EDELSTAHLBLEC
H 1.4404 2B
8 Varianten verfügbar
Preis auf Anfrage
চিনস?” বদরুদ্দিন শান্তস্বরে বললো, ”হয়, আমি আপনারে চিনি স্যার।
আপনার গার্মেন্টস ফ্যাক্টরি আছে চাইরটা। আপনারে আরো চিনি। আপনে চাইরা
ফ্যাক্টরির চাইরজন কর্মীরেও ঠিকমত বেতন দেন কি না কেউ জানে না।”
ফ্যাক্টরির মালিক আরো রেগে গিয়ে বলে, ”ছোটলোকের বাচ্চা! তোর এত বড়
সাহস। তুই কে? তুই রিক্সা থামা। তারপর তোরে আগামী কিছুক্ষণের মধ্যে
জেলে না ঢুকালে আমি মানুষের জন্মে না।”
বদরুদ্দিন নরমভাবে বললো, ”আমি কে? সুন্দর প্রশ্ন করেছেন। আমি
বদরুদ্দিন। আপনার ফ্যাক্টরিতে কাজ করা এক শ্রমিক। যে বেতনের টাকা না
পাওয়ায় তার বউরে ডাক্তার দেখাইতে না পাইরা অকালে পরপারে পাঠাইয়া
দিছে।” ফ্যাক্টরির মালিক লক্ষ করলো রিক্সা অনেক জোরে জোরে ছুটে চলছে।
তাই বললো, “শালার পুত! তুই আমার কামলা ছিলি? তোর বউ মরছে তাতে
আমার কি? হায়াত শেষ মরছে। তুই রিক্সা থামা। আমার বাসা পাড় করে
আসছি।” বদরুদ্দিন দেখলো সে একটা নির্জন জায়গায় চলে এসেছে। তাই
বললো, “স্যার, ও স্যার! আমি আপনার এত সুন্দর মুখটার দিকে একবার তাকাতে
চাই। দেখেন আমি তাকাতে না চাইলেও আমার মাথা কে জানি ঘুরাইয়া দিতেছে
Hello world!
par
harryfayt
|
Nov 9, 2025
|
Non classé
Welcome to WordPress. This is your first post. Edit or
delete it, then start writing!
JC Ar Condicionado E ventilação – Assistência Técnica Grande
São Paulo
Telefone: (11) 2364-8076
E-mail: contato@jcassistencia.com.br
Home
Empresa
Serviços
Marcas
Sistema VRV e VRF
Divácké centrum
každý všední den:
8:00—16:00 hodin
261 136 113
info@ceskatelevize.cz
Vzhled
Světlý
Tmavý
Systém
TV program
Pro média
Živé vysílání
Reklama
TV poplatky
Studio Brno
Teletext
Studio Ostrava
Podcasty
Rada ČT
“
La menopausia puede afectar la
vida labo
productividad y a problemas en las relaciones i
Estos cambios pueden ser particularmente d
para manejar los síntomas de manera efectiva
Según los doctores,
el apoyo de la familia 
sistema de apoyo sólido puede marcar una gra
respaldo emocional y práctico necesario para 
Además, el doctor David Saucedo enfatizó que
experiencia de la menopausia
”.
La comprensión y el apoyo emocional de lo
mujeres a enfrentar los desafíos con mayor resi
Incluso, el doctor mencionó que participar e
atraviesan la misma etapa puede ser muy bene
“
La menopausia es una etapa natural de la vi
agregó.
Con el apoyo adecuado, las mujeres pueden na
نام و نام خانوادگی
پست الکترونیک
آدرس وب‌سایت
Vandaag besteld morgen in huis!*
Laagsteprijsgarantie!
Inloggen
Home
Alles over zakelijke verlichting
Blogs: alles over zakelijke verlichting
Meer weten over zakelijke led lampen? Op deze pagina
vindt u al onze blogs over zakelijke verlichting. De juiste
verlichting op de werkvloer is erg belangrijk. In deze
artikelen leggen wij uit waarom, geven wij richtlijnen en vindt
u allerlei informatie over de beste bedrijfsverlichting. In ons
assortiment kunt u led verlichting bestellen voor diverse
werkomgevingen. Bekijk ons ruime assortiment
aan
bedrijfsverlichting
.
####################
WORK TO COMPLETE
The required answer is the run of lines above, starting at the line with "আপনার গার্মেন্টস ফ্যাক্টরি" and ending at the line with "বদরুদ্দিন। আপনার ফ্যাক্টরিতে", reproduced exactly with both ends.

TASK OUTPUT
আপনার গার্মেন্টস ফ্যাক্টরি আছে চাইরটা। আপনারে আরো চিনি। আপনে চাইরা
ফ্যাক্টরির চাইরজন কর্মীরেও ঠিকমত বেতন দেন কি না কেউ জানে না।”
ফ্যাক্টরির মালিক আরো রেগে গিয়ে বলে, ”ছোটলোকের বাচ্চা! তোর এত বড়
সাহস। তুই কে? তুই রিক্সা থামা। তারপর তোরে আগামী কিছুক্ষণের মধ্যে
জেলে না ঢুকালে আমি মানুষের জন্মে না।”
বদরুদ্দিন নরমভাবে বললো, ”আমি কে? সুন্দর প্রশ্ন করেছেন। আমি
বদরুদ্দিন। আপনার ফ্যাক্টরিতে কাজ করা এক শ্রমিক। যে বেতনের টাকা না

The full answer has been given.